Paying a visit: The Dalai Lama Effect on International Trade
By Andreas Fuchs and Nils-Hendrik Klann, University of Gottingen, Centre for European Governance and Economic Development Research
The Dalai Lama is a thorn in the side of the Chinese authorities. It is no secret that China has frequently issued thinly veiled threats to countries that support him. That is because the 14th Dalai Lama’s position as the spiritual head of the Tibetan community and his immense prestige are seen as threats to the Chinese occupation of Tibet.
Given China’s increasing clout in trade, the arm-twisting often takes the form of threats against playing host to the Dalai Lama as that could affect a country’s trade relationship with China. Since China is in many respects not a market economy, its government can easily influence trade patterns based on political preferences.
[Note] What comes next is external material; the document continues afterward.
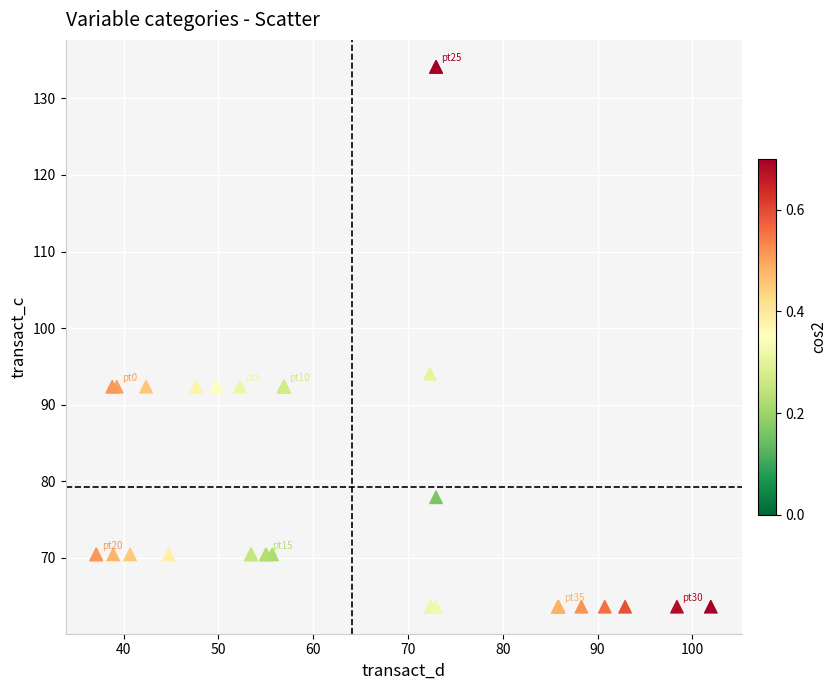

What Y value in the scatter plot is closest to 98?

94.0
The authors point to France, which was crossed off the travel agenda of two Chinese trade delegations in 2009 in retaliation to a meeting between French President Nicolas Sarkozy and the Dalai Lama. It was only after a declaration by France that it recognized Tibet as a part of China that normal ties were restored.
This paper attempts to answer the question whether ties with the Dalai Lama have actually harmed trade between China and other countries. The authors studied exports to China from 159 countries between 1991 and 2008 to determine whether there’s a Dalai Lama effect on trade with China.
The results of the study show that exports to China from partner countries indeed fell after a nation hosted an official reception for the spiritual leader. This was, however, seen only in the Hu Jintao era (2002-08)—which is as expected because that was when China’s trade clout increased substantially. The authors found that depending on the method of estimation used, exports to China decreased by 8.1% or 16.9% after a country hosted the Dalai Lama. Interestingly, though, the effect wears off in two years.
The only product group found to have a consistently negative effect after Dalai Lama meetings across samples and estimation techniques is machinery and transport equipment. The authors say this is because the export of these products is closely associated with the state of political relations between countries as negotiations over the purchase of such goods are commonly carried out during high-rank trade talks between national representatives and trade delegations.
Given China’s increasing influence, leaders of many nations have chosen the path of discretion over valour. As the authors point out, in an interview conducted in 2008, the Dalai Lama himself said that while many politicians meet him before they become a minister or a president, they tend to avoid seeing him after taking office so as not to endanger trade ties with China. The Dalai Lama concluded that “economic relations with China gain the upper hand”.
What is to be done?
“Internationally coordinated receptions of the Dalai Lama by political leaders or even joint meetings are a possibility to reconcile economic interests with the demands to receive the Tibetan leader,” the authors suggest. “Such a strategy may reduce China’s scope to play one trading partner off against another.”
But since the effect on trade of meeting the Dalai Lama wears off after two years, perhaps the most appropriate response is one offered by the Dalai Lama himself: “There is a Tibetan saying: some wounds in the mouth recover by themselves.”